Record excerpts —
###

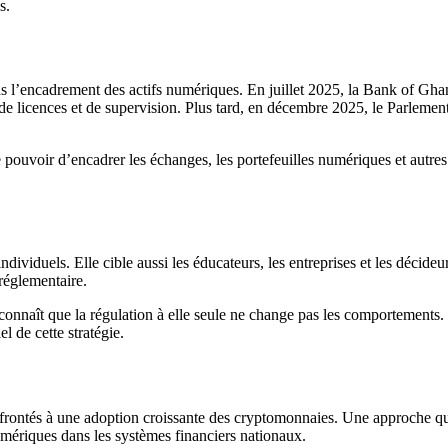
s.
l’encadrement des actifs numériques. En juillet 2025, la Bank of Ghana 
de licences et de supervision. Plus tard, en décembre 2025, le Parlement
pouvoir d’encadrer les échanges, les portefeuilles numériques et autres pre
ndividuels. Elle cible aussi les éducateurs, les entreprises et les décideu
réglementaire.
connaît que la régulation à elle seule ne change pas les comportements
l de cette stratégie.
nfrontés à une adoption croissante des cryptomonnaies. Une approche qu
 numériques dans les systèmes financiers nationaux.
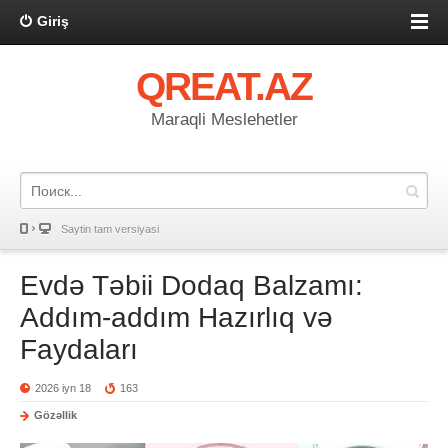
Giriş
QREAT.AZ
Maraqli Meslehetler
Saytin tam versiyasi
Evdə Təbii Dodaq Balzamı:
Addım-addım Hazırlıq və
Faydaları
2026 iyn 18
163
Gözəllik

###

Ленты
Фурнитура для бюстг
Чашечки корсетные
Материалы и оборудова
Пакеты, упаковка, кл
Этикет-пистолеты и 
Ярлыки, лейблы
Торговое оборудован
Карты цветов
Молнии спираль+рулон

###

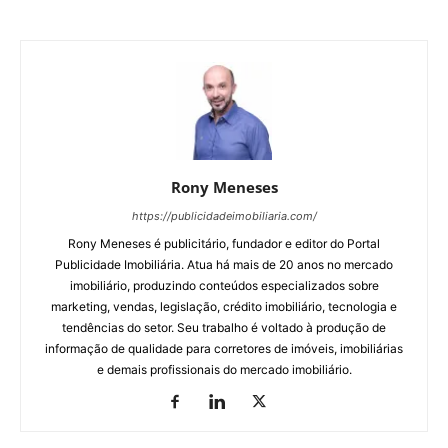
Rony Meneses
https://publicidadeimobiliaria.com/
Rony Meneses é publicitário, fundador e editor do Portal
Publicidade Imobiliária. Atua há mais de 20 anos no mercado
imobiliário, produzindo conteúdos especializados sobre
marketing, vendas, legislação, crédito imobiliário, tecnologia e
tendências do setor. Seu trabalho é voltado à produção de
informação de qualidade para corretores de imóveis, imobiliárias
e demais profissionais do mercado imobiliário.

###

Exercise prompt —
Please go through the entries and show every line with the word "imobiliário".

Final answer —
imobiliário, produzindo conteúdos especializados sobre
marketing, vendas, legislação, crédito imobiliário, tecnologia e
e demais profissionais do mercado imobiliário.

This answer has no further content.